22 Mart 2012 Perşembe

Bu kez 10-0 kaybeden biziz!..



Adana Demirspor’un sembollerinden Ali Hoşfikirer'i Ege Görgün'den okuyalım...

Bir şeyler yazmak icap eder Ali Hoşfikirer için. Adana Demirspor’un modern zamanlardaki sembollerinden biriydi çünkü. Futbol antrenörlüğüne kendi deyimiyle “hobi” olarak başlayan ama Adana Demirspor’un 1986-87 ve 1990-91 yıllarında Birinci Lig’e çıkmasında başrolü oynayan kişi olmuştu. Demirspor’un hem ezeli rakibi hem de yapışık ikizi Adanaspor ile de aynı mutluluğu 1987-88 sezonunda yaşamıştı. Biraz burulmuştu belki Adana Demirsporlular ama hocaları işini iyi yapmayacaktı da, daha mı iyi olacaktı.

Orhan Şeref Apak’ın Anadolu’ya saçtığı futbol tohumlarından filizlenen futbol sevgisinden herkes gibi Ali Hoşfikirer de çocukluğunda nasiplenmişti. Cenup Yıldızı 1953-54 futbol sezonunda Türkiye Amatör Takımlar Şampiyonası finalinde Ankara Hacettepe SK takımını Füze Selami’nin (Selami Tekkaancı) golüyle 1-0 yenip Türkiye Şampiyonu olduğunda 10 yaşındaydı. Adana Demirspor’a kara sevdayla bağlanış da bu döneme denk geliyordu muhakkak. Ardından, *evinin avlusundaki ağaca çıkıp, okul harçlığıyla aldığı saman kağıda yazılı kafiyeli Adana Demirspor methiyesini spor spikeri gibi bağıra bağıra okuduğu maç buydu belki de. (*Sıcağıyla, Acısıyla Adana Futbolu – Derleyenler: Yavuz Yıldırım / Mustafa Uçar – İletişim 2009) 

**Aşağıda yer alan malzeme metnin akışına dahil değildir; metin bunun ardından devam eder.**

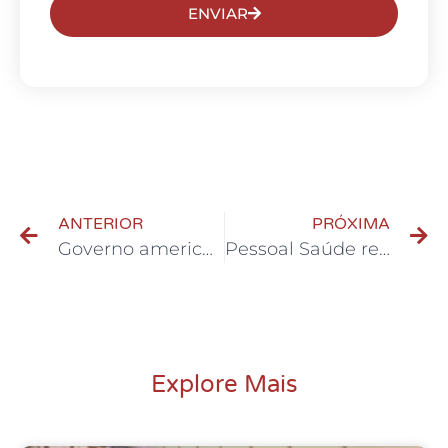
ENVIAR
ANTERIOR
PRÓXIMA
Governo americano aplica Lei Magnitsky contra Alexandre de Moraes
Pessoal Saúde reafirma compromisso com Governança Corporativa
Explore Mais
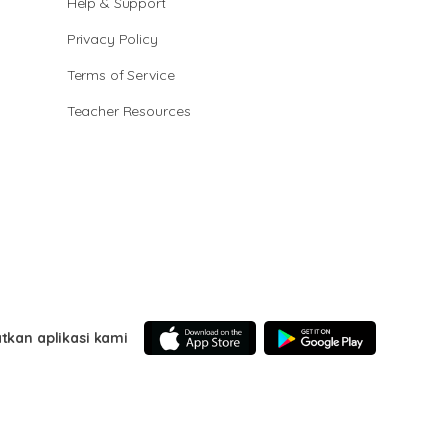
Help & Support
Privacy Policy
Terms of Service
Teacher Resources
tkan aplikasi kami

Adana Demirspor ve futbol aşkıyla yanan Ali Hoşfikirer ilk önce bu haldeki çoğu mecnunun yapacağını yaptı ve kaleme sarıldı. Yerel basında başlayıp Hürriyet gazetesine dek uzanan gazetecilik-yazarlık macerası sırasında Adana Demirspor’un efsane futbolcularıyla tanışıp ahbap oldu. Onlardan aldığı Adana Demirspor terbiyesini yıllar sonra hoca olarak talebelerine aktarmaya çalışacaktı. A. Demirspor’da en uzun süre çalışan hoca oldu. Daha da önemlisi gurur duydu bundan.

Anadolu’da yaşayan bilir. Şehir takımı sıkıntıya düştüğünde, kasada para kalmadığında her seferinde “Kurtar Bizi” diye koşulacak şehrin çocuğu (orada doğmuş olsun olmasın) bir hoca vardır. Göreve çağrılınca gelir vazifesini yapar. Git denince gider. Ertesi sene çok paralar verilen öbür hocayla işler yolunda gitmeyip de yine göreve çağrılırsa, “siz bana böyle yapmıştınız ama” demez, gelir eşofmanını giyer antrenmana çıkar söylenmeden. Kocaeli’de Şener Dal olmuştur bu, Sakarya’da Necdet Niş… Zamanla isimler değişir, bu gelenek değişmez.

Ali Hoşfikirer de Adana’nın çocuğuydu. Adana Demirsporluydu. Futbol sevdalısıydı. Kendi profesyonel, ruhu amatördü. 15 Ekim 1989’da, çalıştırdığı Adana Demirspor Beşiktaş’tan lig tarihinin en farklı mağlubiyetini alırken kulübede ne kadar üzülmüştü kimbilir. Biz de her değerli futbol adamının ölümünde öyle üzülüyoruz işte. Rakibe ister mukadderat deyin, ister kader, 10-0 yenilmiş gibi oluyoruz her seferinde.

Metin Tekin, kaleci Yusuf Ziya’nın elindeki topu kafayla düşürüp kaleye yolladığında nasıl öfkelendiyse “Amatör Ali”, biz de öyle öfkeliyiz işte. Öfkemiz ne rakibe ne de hocanın gidişine değil ama. Hocanın sevda beslediği o amatör futbol ruhunu kirletenlere, toprak sahanın tozunu yutmadan paraları var diye futbolu yönetenlere. Pardon. Yönetemeyenlere.